Now before everyone rushes over to the Costume Design programme to apply for a switch in study, let me share with you the hard work we Costumers put into our career. 

As a student in the programme, I am required to take very meticulous classes before graduating. These classes range from Figure Drawing to Sewing to History of Costumes to Makeup to Acting. You are required to know every aspect of theatre. From the costumes to the hair and makeup to the scenic design to the lighting to the performance. 

Not only are you required to take these challenging classes that subject your creativity and skills to the test, you are also required to work ten hours in the Costume Shop every week on miscellaneous projects for productions. We are essentially required to have a part-time job on top of being a student… unpaid.

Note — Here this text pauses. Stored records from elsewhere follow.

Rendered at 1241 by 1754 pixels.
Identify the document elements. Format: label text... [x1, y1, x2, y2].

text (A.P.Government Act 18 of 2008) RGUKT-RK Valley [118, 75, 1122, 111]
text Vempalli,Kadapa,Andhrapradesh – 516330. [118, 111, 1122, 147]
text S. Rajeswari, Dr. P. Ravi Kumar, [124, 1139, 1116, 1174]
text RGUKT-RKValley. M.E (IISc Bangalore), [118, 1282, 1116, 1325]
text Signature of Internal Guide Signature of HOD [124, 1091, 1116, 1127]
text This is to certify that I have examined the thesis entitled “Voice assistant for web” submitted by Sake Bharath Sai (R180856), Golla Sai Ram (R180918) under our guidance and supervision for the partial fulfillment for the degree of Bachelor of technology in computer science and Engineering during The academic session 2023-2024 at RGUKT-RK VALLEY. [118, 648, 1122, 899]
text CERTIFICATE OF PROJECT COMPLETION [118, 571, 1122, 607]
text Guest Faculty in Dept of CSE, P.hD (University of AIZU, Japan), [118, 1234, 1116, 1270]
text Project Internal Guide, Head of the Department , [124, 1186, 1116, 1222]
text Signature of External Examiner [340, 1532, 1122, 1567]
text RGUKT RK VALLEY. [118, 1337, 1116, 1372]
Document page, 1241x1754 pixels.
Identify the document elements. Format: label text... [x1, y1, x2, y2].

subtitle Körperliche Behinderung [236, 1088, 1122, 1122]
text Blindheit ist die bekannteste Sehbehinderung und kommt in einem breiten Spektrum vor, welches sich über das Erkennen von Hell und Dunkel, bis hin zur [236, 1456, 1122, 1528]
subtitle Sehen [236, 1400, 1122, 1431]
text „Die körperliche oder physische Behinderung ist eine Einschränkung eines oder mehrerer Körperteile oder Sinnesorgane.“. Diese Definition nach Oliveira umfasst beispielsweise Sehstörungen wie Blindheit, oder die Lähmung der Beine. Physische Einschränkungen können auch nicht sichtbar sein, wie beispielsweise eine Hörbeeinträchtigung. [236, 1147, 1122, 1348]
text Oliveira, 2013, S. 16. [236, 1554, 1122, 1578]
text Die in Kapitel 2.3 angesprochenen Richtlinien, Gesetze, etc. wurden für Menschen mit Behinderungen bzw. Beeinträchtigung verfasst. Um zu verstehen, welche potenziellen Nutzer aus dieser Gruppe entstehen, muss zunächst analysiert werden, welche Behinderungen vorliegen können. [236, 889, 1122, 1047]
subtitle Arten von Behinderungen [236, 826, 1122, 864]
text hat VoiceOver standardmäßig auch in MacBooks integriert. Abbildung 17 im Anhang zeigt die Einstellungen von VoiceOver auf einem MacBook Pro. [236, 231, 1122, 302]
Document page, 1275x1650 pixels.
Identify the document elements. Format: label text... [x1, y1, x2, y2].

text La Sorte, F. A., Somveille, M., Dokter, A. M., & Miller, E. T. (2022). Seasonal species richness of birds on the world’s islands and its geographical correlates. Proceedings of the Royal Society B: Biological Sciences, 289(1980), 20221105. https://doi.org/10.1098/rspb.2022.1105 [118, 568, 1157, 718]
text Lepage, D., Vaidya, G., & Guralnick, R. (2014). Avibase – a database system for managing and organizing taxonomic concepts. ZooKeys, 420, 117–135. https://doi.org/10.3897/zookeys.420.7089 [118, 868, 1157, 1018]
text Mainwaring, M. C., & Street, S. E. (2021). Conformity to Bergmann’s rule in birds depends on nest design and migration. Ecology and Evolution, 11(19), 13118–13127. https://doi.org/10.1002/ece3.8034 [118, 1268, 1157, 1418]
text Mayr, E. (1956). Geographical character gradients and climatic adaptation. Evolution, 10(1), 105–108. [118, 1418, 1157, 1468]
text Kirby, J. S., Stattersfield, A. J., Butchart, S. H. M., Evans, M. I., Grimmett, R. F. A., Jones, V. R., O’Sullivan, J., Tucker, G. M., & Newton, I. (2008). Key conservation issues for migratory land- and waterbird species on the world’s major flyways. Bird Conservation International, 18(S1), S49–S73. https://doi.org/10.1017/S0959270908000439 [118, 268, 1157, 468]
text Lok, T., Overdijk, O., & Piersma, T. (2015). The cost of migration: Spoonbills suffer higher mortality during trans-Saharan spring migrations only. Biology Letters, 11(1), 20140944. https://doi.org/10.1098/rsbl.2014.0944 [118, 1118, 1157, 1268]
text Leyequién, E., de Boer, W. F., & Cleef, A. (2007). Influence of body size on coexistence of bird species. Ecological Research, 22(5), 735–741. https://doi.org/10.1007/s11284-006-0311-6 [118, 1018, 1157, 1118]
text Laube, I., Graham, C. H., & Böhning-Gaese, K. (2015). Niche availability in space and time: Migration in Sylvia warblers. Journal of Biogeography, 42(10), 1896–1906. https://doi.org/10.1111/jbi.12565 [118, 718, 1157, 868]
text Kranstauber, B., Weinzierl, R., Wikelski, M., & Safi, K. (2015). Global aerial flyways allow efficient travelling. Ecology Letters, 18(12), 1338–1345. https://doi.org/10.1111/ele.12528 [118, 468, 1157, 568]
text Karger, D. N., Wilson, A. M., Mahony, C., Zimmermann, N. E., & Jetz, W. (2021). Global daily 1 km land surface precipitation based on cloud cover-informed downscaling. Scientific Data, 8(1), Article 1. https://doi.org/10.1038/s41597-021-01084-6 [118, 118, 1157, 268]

Then there is the preparation for the real world aspect of the education process. Your Freshman year you are Wardrobe Head for a Main Stage Production. Your Sophomore or Junior year you are a Costume Designer’s Assistant for a Main Stage Production. Then your Senior year you are the Costume Designer for a Main Stage Production. It is a brick load of extra hours on top of your outside school work and life. 

But before I scare everyone away with the demanding details of the major, let me share with you the reason every student in the programme chose this rigorous career. 

I really like designing. There is something about reading a script and creating a whole character out of words.” Andrew-Mateos stated

Helping identify the character on stage, and all the details and thought behind it.” Garber added.

I’m doing my dream.” Brown explained, getting to the heart of it.

That truly is the reason why the sacred amount of us in this programme are so motivated to take on the taxing work load. This is our dream, and who would we be without our dream?

Now you can say you know more about me. Sure, you still don’t know the title of my favorite novel, or why I say the word “bruh” too much. You can’t answer what my hair color is or what my favorite painting is in Musee D’Orsay (It’s Intérieur, Strandgade 30 by Vilhelm Hammershoir. Although I do enjoy the immense collection of Renior). But you can answer one thing: Why I love Costume Design. It’s my dream. Just like it is to all the other students in the basement working with their seam rippers and sheers and sergers. It is all of our dreams, and we want to share our passion with you through this article. 

Pink dress Credit of Kinky Boots Costume

So if you’ve made it to the end of my rant on the secret, smallest major at VCU, I want you to take away one thing from my writing. That dreams are still dreams even if only twenty-nine people are working towards it at this university and even if you’ve never even heard of our dream.